» Task item: Collect each line of the entries that holds the string "carébhyas".
Information given section start
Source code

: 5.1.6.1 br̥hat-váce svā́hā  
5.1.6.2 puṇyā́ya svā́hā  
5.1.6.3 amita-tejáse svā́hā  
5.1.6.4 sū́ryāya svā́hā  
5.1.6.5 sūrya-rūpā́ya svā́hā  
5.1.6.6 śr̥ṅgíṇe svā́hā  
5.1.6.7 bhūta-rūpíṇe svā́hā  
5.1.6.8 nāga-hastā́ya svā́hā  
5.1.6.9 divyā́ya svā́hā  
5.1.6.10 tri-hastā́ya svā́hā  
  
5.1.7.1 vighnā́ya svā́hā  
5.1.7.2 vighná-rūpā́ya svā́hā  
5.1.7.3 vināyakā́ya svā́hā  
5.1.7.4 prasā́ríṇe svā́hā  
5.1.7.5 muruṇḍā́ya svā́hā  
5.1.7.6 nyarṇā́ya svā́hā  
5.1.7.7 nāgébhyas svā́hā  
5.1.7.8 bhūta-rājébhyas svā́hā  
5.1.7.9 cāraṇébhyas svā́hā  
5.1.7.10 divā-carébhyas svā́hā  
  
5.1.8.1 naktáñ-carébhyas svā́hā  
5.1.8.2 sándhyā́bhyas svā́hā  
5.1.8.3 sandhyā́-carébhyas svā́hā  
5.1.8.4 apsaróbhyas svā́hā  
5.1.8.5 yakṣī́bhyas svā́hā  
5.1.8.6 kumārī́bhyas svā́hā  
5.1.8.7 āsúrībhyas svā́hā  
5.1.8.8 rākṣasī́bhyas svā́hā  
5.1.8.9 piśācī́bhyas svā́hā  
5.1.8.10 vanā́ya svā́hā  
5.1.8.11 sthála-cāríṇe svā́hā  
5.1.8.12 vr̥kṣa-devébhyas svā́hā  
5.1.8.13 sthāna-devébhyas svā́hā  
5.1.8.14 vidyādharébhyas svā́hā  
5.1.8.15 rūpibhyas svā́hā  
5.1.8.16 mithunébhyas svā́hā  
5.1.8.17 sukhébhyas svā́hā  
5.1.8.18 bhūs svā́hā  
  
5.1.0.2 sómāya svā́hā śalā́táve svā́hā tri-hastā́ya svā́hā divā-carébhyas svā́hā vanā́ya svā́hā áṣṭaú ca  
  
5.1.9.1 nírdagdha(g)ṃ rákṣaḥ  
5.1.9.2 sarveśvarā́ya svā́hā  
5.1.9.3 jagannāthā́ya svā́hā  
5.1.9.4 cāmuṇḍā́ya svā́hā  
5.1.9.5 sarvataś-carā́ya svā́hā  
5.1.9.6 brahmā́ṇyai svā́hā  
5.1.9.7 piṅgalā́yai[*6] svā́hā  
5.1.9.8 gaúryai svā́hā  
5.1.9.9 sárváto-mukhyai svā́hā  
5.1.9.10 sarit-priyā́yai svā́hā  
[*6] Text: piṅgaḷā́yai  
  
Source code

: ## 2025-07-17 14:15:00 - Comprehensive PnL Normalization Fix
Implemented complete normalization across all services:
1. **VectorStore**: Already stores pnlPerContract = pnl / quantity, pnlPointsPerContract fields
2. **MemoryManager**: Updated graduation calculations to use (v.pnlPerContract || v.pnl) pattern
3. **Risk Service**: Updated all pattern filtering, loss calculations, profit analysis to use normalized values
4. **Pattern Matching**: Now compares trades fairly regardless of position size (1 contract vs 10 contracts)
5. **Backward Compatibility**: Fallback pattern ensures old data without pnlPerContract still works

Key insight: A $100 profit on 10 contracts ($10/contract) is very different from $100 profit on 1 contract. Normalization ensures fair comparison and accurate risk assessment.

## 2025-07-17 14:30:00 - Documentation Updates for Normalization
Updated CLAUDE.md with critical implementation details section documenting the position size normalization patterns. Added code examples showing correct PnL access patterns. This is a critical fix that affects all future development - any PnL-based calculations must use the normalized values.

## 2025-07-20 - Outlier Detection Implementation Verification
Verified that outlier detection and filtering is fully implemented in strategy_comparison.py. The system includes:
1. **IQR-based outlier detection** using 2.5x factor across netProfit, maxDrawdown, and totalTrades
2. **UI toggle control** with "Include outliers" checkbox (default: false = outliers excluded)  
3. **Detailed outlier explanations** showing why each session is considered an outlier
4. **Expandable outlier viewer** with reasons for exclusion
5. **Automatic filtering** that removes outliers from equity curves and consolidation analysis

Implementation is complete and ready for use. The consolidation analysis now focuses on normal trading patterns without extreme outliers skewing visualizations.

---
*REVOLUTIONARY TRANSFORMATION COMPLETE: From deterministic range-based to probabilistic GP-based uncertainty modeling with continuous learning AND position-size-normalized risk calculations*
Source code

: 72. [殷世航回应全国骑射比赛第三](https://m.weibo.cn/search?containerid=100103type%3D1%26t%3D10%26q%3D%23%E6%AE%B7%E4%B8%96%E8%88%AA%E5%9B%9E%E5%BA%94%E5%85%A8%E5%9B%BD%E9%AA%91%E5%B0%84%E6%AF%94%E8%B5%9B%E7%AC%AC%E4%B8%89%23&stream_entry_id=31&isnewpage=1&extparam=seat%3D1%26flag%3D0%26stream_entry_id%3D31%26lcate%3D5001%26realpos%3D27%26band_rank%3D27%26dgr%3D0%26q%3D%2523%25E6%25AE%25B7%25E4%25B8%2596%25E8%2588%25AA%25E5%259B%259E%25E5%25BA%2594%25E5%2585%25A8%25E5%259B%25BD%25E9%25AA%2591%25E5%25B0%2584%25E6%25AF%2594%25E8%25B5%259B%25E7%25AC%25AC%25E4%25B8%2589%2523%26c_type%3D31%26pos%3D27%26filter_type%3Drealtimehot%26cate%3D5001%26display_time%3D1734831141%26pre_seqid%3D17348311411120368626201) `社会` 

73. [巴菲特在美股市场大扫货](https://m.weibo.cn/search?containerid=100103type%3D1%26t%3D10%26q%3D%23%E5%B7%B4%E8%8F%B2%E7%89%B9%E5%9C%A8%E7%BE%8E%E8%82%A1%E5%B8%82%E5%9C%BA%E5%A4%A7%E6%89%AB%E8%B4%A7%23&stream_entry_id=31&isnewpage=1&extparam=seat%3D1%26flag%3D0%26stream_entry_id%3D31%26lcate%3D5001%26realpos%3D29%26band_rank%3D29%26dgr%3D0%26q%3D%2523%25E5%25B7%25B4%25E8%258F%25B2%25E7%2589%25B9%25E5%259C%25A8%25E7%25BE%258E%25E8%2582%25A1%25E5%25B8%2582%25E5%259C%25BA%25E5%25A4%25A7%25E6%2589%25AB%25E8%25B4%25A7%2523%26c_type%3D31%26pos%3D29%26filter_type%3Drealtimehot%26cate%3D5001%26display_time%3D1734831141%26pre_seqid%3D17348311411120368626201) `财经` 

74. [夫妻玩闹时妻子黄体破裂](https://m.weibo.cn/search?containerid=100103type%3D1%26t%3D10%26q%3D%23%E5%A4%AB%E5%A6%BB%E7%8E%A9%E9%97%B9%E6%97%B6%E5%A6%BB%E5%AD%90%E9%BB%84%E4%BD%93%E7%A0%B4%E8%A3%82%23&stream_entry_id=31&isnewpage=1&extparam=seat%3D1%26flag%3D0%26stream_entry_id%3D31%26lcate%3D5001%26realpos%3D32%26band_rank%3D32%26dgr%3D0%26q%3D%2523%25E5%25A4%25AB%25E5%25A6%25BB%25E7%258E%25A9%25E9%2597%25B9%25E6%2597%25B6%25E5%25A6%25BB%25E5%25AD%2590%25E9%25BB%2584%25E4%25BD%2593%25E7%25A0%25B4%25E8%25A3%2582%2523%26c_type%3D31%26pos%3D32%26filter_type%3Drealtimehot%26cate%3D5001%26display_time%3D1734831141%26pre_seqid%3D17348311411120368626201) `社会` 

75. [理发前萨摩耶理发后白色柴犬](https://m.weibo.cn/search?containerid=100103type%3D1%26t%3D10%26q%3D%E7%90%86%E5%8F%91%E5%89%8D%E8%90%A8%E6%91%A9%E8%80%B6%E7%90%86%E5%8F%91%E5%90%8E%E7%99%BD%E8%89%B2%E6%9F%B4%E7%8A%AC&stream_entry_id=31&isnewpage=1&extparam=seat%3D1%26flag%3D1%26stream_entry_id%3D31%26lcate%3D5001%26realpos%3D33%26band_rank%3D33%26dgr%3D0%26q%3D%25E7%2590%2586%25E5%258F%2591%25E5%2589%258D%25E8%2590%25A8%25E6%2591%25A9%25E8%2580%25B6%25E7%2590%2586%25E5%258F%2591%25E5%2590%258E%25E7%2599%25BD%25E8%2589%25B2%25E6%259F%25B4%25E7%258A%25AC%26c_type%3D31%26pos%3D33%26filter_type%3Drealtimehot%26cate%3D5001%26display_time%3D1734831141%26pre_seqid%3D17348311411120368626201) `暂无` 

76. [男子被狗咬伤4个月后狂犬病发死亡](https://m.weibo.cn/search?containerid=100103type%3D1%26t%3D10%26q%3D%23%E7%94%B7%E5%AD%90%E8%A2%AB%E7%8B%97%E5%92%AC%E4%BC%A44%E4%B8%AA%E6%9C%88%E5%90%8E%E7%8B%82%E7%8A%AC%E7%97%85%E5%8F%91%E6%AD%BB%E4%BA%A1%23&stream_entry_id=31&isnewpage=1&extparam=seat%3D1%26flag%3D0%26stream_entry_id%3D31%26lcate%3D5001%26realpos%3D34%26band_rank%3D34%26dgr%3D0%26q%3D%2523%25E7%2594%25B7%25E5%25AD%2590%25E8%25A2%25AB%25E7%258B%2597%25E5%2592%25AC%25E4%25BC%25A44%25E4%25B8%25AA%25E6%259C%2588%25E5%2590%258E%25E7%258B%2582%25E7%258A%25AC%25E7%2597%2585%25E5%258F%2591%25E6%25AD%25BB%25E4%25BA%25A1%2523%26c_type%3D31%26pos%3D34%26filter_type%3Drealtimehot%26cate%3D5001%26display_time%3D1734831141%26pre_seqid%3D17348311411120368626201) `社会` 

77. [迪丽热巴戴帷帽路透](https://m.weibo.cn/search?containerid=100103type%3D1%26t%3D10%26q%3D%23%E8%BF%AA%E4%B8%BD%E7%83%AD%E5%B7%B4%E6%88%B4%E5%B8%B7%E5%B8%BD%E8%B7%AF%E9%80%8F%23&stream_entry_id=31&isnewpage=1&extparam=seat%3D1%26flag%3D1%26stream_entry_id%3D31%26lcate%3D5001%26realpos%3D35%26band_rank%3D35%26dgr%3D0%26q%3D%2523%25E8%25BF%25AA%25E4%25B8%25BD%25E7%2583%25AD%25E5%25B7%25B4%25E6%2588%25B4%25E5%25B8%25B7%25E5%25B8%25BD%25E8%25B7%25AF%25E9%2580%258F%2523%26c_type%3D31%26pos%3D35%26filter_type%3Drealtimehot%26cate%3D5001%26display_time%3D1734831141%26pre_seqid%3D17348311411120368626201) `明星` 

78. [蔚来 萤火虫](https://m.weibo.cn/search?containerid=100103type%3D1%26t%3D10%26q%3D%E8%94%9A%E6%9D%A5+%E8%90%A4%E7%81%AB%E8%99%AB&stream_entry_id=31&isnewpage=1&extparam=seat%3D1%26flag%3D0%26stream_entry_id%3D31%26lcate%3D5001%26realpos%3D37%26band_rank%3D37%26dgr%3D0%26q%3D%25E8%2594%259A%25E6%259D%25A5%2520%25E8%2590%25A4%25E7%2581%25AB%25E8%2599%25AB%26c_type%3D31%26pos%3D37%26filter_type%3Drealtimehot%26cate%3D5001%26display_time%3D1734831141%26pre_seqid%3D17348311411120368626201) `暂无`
Information given section end
» Output of the task:
5.1.7.10 divā-carébhyas svā́hā  
5.1.8.1 naktáñ-carébhyas svā́hā  
5.1.8.3 sandhyā́-carébhyas svā́hā  
5.1.0.2 sómāya svā́hā śalā́táve svā́hā tri-hastā́ya svā́hā divā-carébhyas svā́hā vanā́ya svā́hā áṣṭaú ca  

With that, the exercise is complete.